The request
Copy out all of the data below character for character, leaving the pictures out of your copy.

(Dataset entries)
<<<<
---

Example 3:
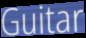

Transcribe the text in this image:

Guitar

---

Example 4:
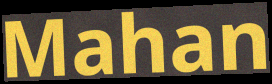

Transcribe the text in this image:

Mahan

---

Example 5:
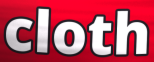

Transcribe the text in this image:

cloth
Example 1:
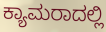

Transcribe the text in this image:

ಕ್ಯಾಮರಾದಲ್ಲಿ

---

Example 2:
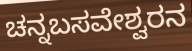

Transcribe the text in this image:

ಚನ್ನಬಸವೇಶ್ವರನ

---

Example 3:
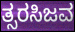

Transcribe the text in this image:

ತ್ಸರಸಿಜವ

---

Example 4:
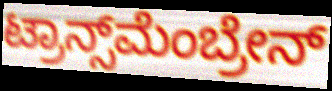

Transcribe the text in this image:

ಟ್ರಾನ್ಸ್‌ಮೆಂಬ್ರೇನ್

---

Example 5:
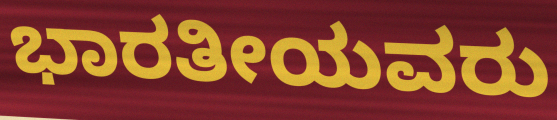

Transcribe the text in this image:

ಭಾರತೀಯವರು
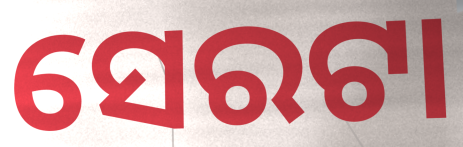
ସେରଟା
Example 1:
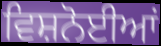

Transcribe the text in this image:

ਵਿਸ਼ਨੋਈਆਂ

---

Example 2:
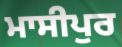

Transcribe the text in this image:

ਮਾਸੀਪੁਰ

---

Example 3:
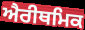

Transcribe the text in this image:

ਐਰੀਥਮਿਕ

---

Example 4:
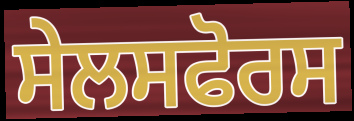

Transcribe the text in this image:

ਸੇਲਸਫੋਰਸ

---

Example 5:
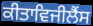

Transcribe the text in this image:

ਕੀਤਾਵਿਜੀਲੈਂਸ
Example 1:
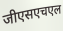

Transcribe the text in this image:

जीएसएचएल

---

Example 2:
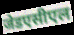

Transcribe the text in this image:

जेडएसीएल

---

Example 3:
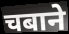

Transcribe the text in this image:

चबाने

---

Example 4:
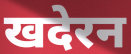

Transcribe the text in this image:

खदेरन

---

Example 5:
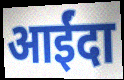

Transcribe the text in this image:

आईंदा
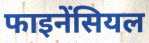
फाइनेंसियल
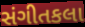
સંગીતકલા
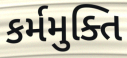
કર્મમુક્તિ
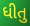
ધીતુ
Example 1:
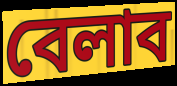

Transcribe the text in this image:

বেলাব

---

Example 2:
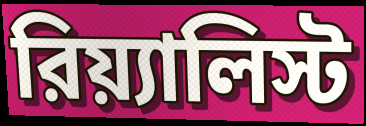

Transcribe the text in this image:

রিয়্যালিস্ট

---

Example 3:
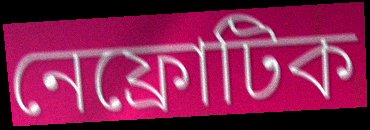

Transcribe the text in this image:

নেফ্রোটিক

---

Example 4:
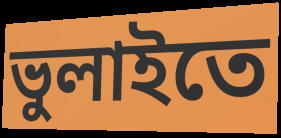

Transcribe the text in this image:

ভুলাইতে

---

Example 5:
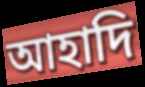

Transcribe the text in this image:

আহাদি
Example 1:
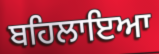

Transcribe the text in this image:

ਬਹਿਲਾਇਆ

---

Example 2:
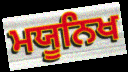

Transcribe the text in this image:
>>>>
Solution to the problem
---

Example 3:

Transcribe the text in this image:

Guitar

---

Example 4:

Transcribe the text in this image:

Mahan

---

Example 5:

Transcribe the text in this image:

cloth
Example 1:

Transcribe the text in this image:

ಕ್ಯಾಮರಾದಲ್ಲಿ

---

Example 2:

Transcribe the text in this image:

ಚನ್ನಬಸವೇಶ್ವರನ

---

Example 3:

Transcribe the text in this image:

ತ್ಸರಸಿಜವ

---

Example 4:

Transcribe the text in this image:

ಟ್ರಾನ್ಸ್‌ಮೆಂಬ್ರೇನ್

---

Example 5:

Transcribe the text in this image:

ಭಾರತೀಯವರು
ସେରଟା
Example 1:

Transcribe the text in this image:

ਵਿਸ਼ਨੋਈਆਂ

---

Example 2:

Transcribe the text in this image:

ਮਾਸੀਪੁਰ

---

Example 3:

Transcribe the text in this image:

ਐਰੀਥਮਿਕ

---

Example 4:

Transcribe the text in this image:

ਸੇਲਸਫੋਰਸ

---

Example 5:

Transcribe the text in this image:

ਕੀਤਾਵਿਜੀਲੈਂਸ
Example 1:

Transcribe the text in this image:

जीएसएचएल

---

Example 2:

Transcribe the text in this image:

जेडएसीएल

---

Example 3:

Transcribe the text in this image:

चबाने

---

Example 4:

Transcribe the text in this image:

खदेरन

---

Example 5:

Transcribe the text in this image:

आईंदा
फाइनेंसियल
સંગીતકલા
કર્મમુક્તિ
ધીતુ
Example 1:

Transcribe the text in this image:

বেলাব

---

Example 2:

Transcribe the text in this image:

রিয়্যালিস্ট

---

Example 3:

Transcribe the text in this image:

নেফ্রোটিক

---

Example 4:

Transcribe the text in this image:

ভুলাইতে

---

Example 5:

Transcribe the text in this image:

আহাদি
Example 1:

Transcribe the text in this image:

ਬਹਿਲਾਇਆ

---

Example 2:

Transcribe the text in this image:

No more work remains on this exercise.